◆ Work to complete
Copy every line of the following data that includes the string "students".

:: Exercise material ::

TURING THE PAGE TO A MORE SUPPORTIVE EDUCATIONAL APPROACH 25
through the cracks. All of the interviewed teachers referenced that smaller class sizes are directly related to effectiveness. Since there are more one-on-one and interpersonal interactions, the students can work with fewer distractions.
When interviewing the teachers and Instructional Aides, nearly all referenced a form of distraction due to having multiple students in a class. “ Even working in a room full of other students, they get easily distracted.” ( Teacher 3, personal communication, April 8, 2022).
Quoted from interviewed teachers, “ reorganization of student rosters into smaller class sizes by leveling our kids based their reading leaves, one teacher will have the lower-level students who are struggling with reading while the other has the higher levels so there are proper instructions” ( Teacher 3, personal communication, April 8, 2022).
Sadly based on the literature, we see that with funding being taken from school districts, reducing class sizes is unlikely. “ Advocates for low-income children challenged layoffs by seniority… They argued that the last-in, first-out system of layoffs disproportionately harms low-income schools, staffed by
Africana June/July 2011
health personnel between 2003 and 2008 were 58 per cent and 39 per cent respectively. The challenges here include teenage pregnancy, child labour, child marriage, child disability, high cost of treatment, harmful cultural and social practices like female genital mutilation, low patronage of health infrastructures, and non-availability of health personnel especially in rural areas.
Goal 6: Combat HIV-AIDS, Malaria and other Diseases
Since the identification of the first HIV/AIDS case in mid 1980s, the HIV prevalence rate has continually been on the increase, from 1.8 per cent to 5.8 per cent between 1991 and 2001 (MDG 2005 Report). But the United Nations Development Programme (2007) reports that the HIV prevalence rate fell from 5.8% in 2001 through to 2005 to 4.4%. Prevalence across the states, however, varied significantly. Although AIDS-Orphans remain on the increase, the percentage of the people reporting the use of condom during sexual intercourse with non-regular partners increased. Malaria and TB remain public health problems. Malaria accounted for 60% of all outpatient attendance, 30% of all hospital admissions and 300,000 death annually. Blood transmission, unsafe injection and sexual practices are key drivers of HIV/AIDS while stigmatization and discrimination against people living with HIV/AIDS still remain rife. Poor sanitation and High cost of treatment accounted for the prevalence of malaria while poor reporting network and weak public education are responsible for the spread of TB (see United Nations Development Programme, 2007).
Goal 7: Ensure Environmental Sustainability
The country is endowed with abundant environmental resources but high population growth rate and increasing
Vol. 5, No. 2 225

:::

◆ Exercise result
through the cracks. All of the interviewed teachers referenced that smaller class sizes are directly related to effectiveness. Since there are more one-on-one and interpersonal interactions, the students can work with fewer distractions.
When interviewing the teachers and Instructional Aides, nearly all referenced a form of distraction due to having multiple students in a class. “ Even working in a room full of other students, they get easily distracted.” ( Teacher 3, personal communication, April 8, 2022).
Quoted from interviewed teachers, “ reorganization of student rosters into smaller class sizes by leveling our kids based their reading leaves, one teacher will have the lower-level students who are struggling with reading while the other has the higher levels so there are proper instructions” ( Teacher 3, personal communication, April 8, 2022).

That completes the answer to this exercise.